Perhaps God has never tested His own omniscience.
Why would He need to?
 
There are two main questions which I have about the crucifixion.

1) What did the suffering accomplish which could not have been accomplished equally well without any suffering whatsoever?
2) What did Jesus learn as a result of this suffering which he did not already know?

Suffering is inevitable, not desirable.

It's not about Jesus learning. It's about what anyone learns from a similar experience.
For #1, the whole point of the crucifixion was (as I understand the general rationale) to get God to forgive man's sins. But then God took on human form to become Jesus, so he himself is the one who did everything to get himself to forgive the sin. That makes the whole middle part irrelevant and he could have just led off with forgiving man's sins and forgotten about the whole dog-and-pony show of pretending there was some sort of necessary lead up to that.

I think the symbolism of the story showed the increasing awareness that god is within. The power to reflect and make choices, to envision, create and judge are divine gifts. Gift implies that the giver made a sacrifice in giving. Without these abilities, no one would know if their choices were correct or not. Ergo, God died, a bit anyway, to save people from sin IOW gave them the godlike qualities to recognize the difference.
 
Suffering is inevitable, not desirable.

It's not about Jesus learning. It's about what anyone learns from a similar experience.

Well ... no. The whole thing about the crucifixion is what Jesus did and, oh my, aren't we so impressed with him because of that. It was about his actions, not what other people took from his actions.

For #1, the whole point of the crucifixion was (as I understand the general rationale) to get God to forgive man's sins. But then God took on human form to become Jesus, so he himself is the one who did everything to get himself to forgive the sin. That makes the whole middle part irrelevant and he could have just led off with forgiving man's sins and forgotten about the whole dog-and-pony show of pretending there was some sort of necessary lead up to that.

I think the symbolism of the story showed the increasing awareness that god is within. The power to reflect and make choices, to envision, create and judge are divine gifts. Gift implies that the giver made a sacrifice in giving. Without these abilities, no one would know if their choices were correct or not. Ergo, God died, a bit anyway, to save people from sin IOW gave them the godlike qualities to recognize the difference.

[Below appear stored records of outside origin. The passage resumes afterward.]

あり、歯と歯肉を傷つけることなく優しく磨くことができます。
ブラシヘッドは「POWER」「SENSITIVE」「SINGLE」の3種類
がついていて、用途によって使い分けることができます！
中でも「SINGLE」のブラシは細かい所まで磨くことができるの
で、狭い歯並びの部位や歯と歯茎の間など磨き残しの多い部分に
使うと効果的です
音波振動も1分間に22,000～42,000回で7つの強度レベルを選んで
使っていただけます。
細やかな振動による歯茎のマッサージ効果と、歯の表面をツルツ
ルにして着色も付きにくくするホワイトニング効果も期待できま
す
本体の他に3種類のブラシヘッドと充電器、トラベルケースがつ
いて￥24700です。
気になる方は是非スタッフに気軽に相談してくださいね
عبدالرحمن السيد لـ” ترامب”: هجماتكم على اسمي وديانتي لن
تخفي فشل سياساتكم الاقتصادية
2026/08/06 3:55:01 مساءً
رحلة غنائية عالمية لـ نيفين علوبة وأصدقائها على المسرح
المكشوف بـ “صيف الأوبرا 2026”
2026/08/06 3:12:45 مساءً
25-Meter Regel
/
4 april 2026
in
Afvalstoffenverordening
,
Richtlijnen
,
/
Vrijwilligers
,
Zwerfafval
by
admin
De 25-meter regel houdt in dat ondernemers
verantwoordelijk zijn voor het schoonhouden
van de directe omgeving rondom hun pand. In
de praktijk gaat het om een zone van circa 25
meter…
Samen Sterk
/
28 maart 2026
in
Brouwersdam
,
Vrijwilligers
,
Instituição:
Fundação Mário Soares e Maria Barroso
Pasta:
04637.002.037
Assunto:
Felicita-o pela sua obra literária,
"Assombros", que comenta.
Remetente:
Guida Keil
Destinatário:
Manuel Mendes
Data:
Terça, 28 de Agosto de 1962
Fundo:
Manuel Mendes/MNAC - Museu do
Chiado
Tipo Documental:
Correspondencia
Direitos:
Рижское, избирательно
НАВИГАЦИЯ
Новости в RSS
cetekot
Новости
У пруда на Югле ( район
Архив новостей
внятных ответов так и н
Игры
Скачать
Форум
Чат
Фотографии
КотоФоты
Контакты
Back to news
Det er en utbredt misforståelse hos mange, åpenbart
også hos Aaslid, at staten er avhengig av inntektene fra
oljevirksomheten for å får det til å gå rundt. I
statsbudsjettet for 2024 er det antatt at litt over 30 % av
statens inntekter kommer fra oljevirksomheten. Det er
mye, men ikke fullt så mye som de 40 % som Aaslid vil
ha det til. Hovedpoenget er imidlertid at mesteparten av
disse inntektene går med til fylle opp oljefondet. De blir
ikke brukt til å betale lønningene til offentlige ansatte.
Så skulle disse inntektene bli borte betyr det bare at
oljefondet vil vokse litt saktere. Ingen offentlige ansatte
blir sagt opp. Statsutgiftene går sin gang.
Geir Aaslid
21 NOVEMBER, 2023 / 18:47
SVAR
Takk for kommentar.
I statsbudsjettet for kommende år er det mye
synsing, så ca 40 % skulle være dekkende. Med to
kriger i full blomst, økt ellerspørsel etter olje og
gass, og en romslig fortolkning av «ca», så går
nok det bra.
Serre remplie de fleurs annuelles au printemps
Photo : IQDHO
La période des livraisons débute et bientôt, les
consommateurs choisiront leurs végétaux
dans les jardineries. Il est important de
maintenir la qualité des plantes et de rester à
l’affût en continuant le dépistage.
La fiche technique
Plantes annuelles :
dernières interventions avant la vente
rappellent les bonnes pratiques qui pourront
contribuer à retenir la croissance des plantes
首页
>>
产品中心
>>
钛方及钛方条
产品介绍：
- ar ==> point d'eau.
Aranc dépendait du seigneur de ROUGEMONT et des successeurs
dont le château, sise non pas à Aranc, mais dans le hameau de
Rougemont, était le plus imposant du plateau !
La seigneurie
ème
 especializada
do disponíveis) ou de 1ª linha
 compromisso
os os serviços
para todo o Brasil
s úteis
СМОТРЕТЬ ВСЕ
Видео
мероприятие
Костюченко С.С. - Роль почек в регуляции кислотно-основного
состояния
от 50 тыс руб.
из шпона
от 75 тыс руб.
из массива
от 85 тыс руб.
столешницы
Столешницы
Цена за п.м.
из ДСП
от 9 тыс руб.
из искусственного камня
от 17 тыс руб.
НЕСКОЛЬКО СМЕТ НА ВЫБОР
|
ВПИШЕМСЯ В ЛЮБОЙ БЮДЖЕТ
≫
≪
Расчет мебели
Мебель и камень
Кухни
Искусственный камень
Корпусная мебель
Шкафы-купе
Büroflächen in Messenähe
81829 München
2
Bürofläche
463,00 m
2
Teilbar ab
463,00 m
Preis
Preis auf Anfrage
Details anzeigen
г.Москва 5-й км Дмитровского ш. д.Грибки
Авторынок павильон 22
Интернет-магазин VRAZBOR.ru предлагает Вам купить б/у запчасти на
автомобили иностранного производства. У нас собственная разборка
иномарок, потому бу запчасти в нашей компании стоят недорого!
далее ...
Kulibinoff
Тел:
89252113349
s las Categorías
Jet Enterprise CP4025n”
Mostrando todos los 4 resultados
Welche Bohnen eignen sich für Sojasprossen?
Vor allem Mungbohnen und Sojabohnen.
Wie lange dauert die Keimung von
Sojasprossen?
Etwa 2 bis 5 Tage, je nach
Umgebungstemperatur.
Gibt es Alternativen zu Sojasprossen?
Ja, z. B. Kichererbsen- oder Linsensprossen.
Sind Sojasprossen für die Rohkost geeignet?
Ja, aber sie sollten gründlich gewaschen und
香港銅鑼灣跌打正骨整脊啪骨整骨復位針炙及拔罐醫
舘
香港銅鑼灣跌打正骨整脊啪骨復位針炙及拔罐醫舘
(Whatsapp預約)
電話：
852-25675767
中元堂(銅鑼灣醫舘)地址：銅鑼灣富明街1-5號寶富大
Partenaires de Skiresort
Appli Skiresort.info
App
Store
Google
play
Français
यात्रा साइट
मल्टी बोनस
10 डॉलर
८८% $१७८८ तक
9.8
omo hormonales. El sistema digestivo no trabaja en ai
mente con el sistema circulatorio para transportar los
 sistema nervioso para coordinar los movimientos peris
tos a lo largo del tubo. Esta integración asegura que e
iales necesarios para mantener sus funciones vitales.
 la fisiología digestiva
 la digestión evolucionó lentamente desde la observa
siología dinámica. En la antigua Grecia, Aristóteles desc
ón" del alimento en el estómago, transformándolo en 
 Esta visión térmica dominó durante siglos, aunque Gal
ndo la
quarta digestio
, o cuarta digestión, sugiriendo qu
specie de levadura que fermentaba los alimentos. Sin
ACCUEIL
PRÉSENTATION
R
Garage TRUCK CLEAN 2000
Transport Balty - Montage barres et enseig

Ya, I'd need to see some kind of evidence that this point of view is some kind of mainstream Christian thinking. While I understand that if you asked 100 Christians to define Christianity, you'd get 120 different responses, that sounds way too much like something you just pulled out of your ass five minutes ago than it does an actual theological position (and yes, I am aware that a good definition of a theological position is "thing that someone pulled out of their ass", this one just seems too out there). Basically, the whole "crucifixion as Aesopian symbolism" thing is just too silly and out of left field for me to want to discuss further. If someone else wants to discuss it with you, that's fine, but I'll decline to respond on that aspect of the topic.

The thrust of my question was directed towards people who think that the crucifixion actually happened and there was an actual point to it. What was Jesus going for and why was this somehow a necessary way to go about it?
 
If Someone proved to you that death was not the end and that a Higher Power really exists, what do you think their motive would be? Why would they bother making the effort to do that?
 
"A man planted a vineyard. He put a wall around it, dug a wine vat, and built a watchtower. Then he rented it out to some tenants and went away on a journey.

At harvest time, he sent a servant to the tenants to collect his share of the fruit of the vineyard. But they seized the servant, beat him, and sent him away empty-handed.

Then he sent them another servant, and they struck him over the head and treated him shamefully.

He sent still another, and this one they killed.

He sent many others; some they beat and others they killed.

Finally, having one beloved son, he sent him to them. ‘They will respect my son,’ he said."